Vegan Spanish potato and chorizo stew, a plant-based version of a classic Spanish recipe, made with our vegan tofu chorizo, which is also gluten-free.
Potato and chorizo stew (patatas a la riojana in Spanish) is a popular Spanish stew from La Rioja (a province in the north of Spanish) and is basically made with potatoes, chorizo and pimenton de la Vera (Spanish paprika).
I’ve seen all kinds of versions of this recipe, but I’ve adapted it because I want you to make it from any part of the globe. Many people use ñoras, a Spanish dried red pepper, but it’s also delicious using a fresh red bell pepper and although pimenton de la Vera works best, this recipe can be made with any type of paprika you have on hand.
We prefer to make our chorizo at home following our vegan tofu chorizo recipe because is healthier and also gluten-free (most store-bought vegan chorizos in our area contain gluten), but any vegan chorizo is also okay.

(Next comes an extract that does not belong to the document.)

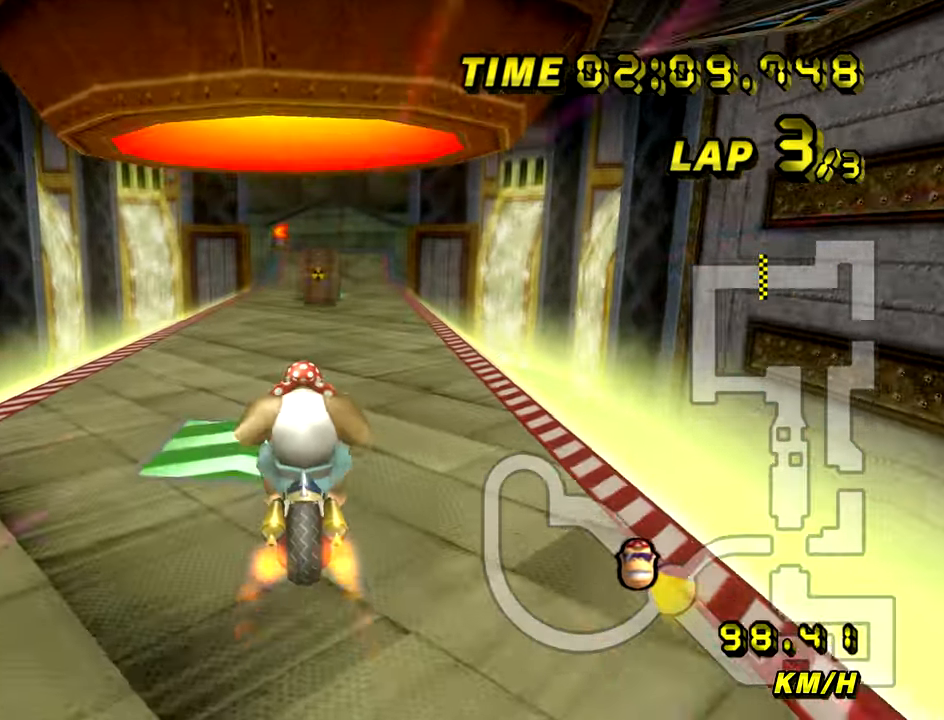
{"dt_ms": 501, "buttons": ["A", "R1"], "left_stick": "up-right", "events": [[400, "R1", "down"], [417, "left_stick", "up-right"]]}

This is a really nutritious recipe as it includes protein from the tofu, carbs from the potatoes and also veggies. I would eat it with some salad or cooked veggies though.
looking for more spanish recipes?
- Vegan Spanish magro con tomate
- Vegan Spanish beef stew
- Spanish lentil stew
- Spanish pumpkin and chickpea stew
- 20-Minute vegan Spanish fabada
did you make this vegan spanish potato and chorizo stew?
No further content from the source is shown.